§ **About this task**
Pictures excluded, retype the lines from the one containing "vfov_deg: 85.7" through the last line of the data below, both included.

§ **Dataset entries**
::::::
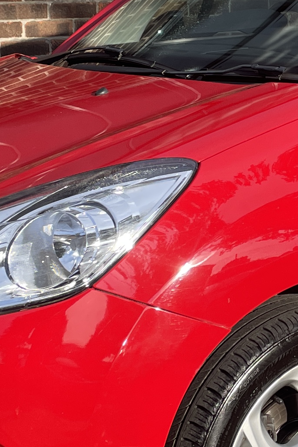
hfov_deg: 12.6
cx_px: 375
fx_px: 1316
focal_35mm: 106
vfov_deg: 19.3
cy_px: 176
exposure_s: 1/1072
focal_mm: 4.2
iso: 32
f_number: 1.6
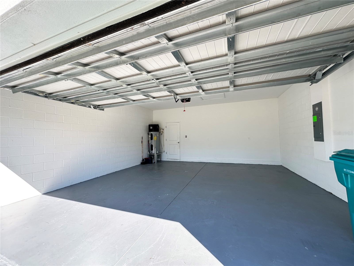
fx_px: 143
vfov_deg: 85.7
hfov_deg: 102.1
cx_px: 177
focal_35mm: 14
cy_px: 133
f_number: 2.2
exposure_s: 1/301
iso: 40
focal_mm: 2.22
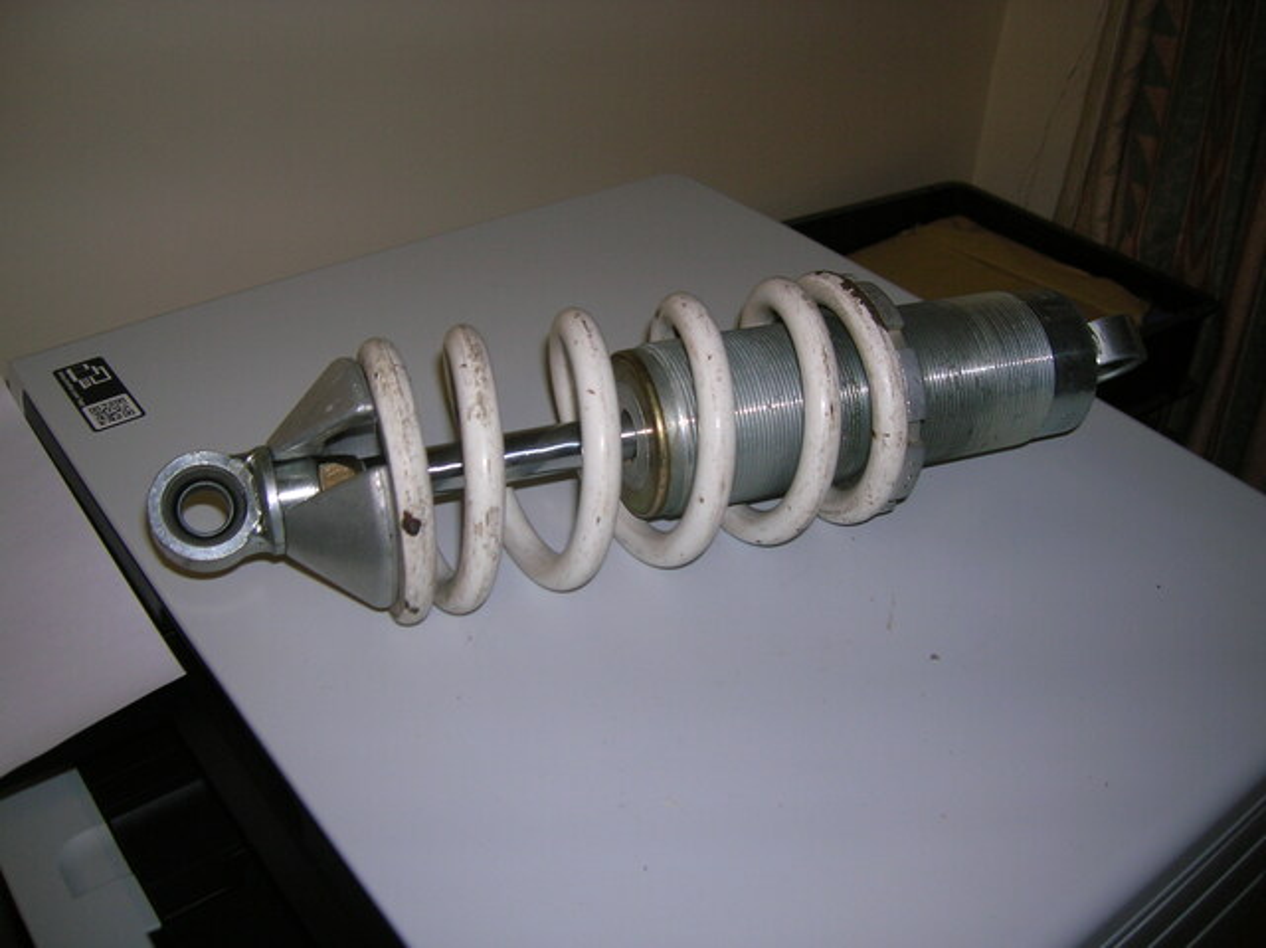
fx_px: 1243
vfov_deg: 41.7
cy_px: 474
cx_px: 633
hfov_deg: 54.0
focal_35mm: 34
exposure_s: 1/60.1
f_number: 2.9
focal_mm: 5.7
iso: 50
::::::
§ **Your response**
vfov_deg: 85.7
hfov_deg: 102.1
cx_px: 177
focal_35mm: 14
cy_px: 133
f_number: 2.2
exposure_s: 1/301
iso: 40
focal_mm: 2.22
fx_px: 1243
vfov_deg: 41.7
cy_px: 474
cx_px: 633
hfov_deg: 54.0
focal_35mm: 34
exposure_s: 1/60.1
f_number: 2.9
focal_mm: 5.7
iso: 50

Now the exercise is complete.